→ Tarefa breve a
Transcreva fielmente as linhas das entradas, a partir da linha que contém "family: Euphorbiaceae" até ao final das entradas, incluindo ambas as extremidades.

◇ ◇ ◇ ◇ ◇

Paul French sobre a Coreia do Norte na Magg

É um dos países mais misteriosos e inacessíveis do mundo e, talvez por isso, seja capaz de gerar tanto interesse internacional. Falamos da Coreia do Norte, um país que colapsou economicamente há 30 anos e que sobreviveu. Onde o acesso à informação é restrito e altamente controlado pelo governo, onde os cidadãos são obrigados a pensar e a exprimir apenas aquilo que a ditadura em que vivem exige.

Mas é também um estado onde a punição coletiva e a paranoia imperam. Quem o diz é Paul French, o escritor britânico e especialista na história do país, que assinou o livro “Coreia do Norte: Estado de Paranoia” editado pela Desassosego e já à venda por 19,90€.

Ao longo de 384 páginas, é-nos dada a conhecer a forma como se vive num país em tensão constante com o mundo e do quão inesperado pode ser o desfecho dessa disputa.

Segundo o autor, com quem a MAGG conversou, basta um pequeno erro para que os problemas atinjam uma escala mundial. Principalmente agora que Kim Jong-Un recomeçou os testes nucleares.

“Quando um dos mísseis foi em direção ao Japão, foi assustador, assim como um outro que ia em direção à China e depois mudou de rota. Se não tivesse mudado de direção, os Estados Unidos da América teriam respondido”, alerta.

Durante a conversa, houve ainda tempo para falar sobre como é a reinserção social daqueles que decidem fugir da região e daqueles que esperam junto à fronteira da Coreia do Norte com a China para influenciar refugiados a regressar ao país com sacos repletos de bíblias.

Sendo um historiador da Coreia do Norte, é-lhe difícil não regressar ao país?
Sem dúvida. Estive lá em 2001 e, desde então, já voltei dezenas e dezenas de vezes.

O que é que mais o surpreendeu?
Bem, grande parte do meu background é referente àquilo que conheço e fui vivendo na China. Apesar de ter nascido em Londres, acabei por estudar em várias universidades chinesas até acabar a viver em Xangai e em Pequim.

◇ ◇ ◇ ◇ ◇

→ Tarefa breve b
Indique se cada uma das afirmações seguintes está de acordo com o texto sobre a Coreia do Norte, respondendo sim ou não e citando as palavras do texto que o determinam: (i) o livro de Paul French tem 384 páginas; (ii) Paul French nasceu em Xangai; (iii) segundo o texto, a Coreia do Norte colapsou economicamente há 20 anos.

◇ ◇ ◇ ◇ ◇

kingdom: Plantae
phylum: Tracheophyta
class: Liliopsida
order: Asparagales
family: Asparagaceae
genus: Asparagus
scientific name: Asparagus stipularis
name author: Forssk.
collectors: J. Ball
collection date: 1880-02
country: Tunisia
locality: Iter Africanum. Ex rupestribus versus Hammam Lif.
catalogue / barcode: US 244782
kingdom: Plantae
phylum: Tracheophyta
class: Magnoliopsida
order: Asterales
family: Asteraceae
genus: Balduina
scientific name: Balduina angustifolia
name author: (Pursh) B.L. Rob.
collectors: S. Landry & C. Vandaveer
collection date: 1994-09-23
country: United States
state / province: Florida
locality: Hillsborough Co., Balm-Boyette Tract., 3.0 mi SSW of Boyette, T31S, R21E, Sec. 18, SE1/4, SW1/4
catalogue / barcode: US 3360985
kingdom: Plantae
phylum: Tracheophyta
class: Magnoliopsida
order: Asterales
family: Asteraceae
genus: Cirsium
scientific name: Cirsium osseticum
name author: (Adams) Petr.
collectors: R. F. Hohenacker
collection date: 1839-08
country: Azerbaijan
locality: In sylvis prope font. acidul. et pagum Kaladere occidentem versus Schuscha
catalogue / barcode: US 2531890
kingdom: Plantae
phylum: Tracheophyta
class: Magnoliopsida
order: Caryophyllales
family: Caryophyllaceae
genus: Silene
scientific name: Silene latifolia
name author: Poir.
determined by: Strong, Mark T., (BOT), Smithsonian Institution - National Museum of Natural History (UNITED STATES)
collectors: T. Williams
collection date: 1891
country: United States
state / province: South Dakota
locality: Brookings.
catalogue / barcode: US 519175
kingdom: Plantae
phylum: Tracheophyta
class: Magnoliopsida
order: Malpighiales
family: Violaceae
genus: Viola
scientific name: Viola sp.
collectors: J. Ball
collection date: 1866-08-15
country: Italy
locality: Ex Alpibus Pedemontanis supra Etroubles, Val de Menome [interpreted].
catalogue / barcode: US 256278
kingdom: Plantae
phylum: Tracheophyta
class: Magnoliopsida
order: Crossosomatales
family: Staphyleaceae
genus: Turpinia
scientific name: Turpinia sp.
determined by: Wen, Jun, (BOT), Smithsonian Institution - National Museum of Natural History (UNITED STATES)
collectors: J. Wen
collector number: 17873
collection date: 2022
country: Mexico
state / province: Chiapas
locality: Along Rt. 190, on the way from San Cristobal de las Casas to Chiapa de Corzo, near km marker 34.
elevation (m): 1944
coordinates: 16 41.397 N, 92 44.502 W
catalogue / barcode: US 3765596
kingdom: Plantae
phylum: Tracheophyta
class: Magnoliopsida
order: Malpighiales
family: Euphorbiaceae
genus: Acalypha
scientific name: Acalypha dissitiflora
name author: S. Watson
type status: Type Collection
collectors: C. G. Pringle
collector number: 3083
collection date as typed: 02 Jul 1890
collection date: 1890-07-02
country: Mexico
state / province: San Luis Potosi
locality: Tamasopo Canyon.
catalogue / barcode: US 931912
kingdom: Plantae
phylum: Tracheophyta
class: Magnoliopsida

◇ ◇ ◇ ◇ ◇

→ Resultado final a
family: Euphorbiaceae
genus: Acalypha
scientific name: Acalypha dissitiflora
name author: S. Watson
type status: Type Collection
collectors: C. G. Pringle
collector number: 3083
collection date as typed: 02 Jul 1890
collection date: 1890-07-02
country: Mexico
state / province: San Luis Potosi
locality: Tamasopo Canyon.
catalogue / barcode: US 931912
kingdom: Plantae
phylum: Tracheophyta
class: Magnoliopsida

→ Resultado final b
(i) Sim: "Ao longo de 384 páginas".
(ii) Não: "Apesar de ter nascido em Londres".
(iii) Não: "colapsou economicamente há 30 anos".